WORK REQUIRED:
Which lines below contain the string "uuml"? Copy each of them.

INFORMATION:
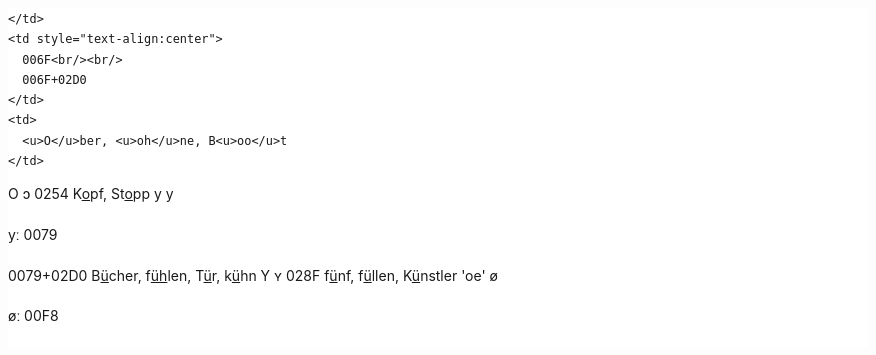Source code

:     </td>
    <td style="text-align:center">
      006F<br/><br/>
      006F+02D0
    </td>
    <td>
      <u>O</u>ber, <u>oh</u>ne, B<u>oo</u>t
    </td>
  </tr>
  <tr>
    <td style="text-align:center">
      O
    </td>
    <td style="text-align:center">
      &#596;
    </td>
    <td style="text-align:center">
      0254
    </td>
    <td>
      K<u>o</u>pf, St<u>o</u>pp
    </td>
  </tr>
  <tr>
    <td style="text-align:center">
      y
    </td>
    <td style="text-align:center">
      y<br/><br/>
      &#121;&#720;
    </td>
    <td style="text-align:center">
      0079<br/><br/>
      0079+02D0
    </td>
    <td>
      B<u>&uuml;</u>cher, f<u>&uuml;h</u>len, T<u>&uuml;</u>r,
      k<u>&uuml;</u>hn
    </td>
  </tr>
  <tr>
    <td style="text-align:center">
Y
    </td>
    <td style="text-align:center">
      &#655;
    </td>
    <td style="text-align:center">
      028F
    </td>
    <td>
      f<u>&uuml;</u>nf, f<u>&uuml;</u>llen, K<u>&uuml;</u>nstler
    </td>
  </tr>
  <tr>
    <td style="text-align:center">
      'oe'
    </td>
    <td style="text-align:center">
      &#248;<br/><br/>
      &#248;&#720;
    </td>
    <td style="text-align:center">
      00F8<br/><br/>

OUTPUT FOR THIS TASK:
      B<u>&uuml;</u>cher, f<u>&uuml;h</u>len, T<u>&uuml;</u>r,
      k<u>&uuml;</u>hn
      f<u>&uuml;</u>nf, f<u>&uuml;</u>llen, K<u>&uuml;</u>nstler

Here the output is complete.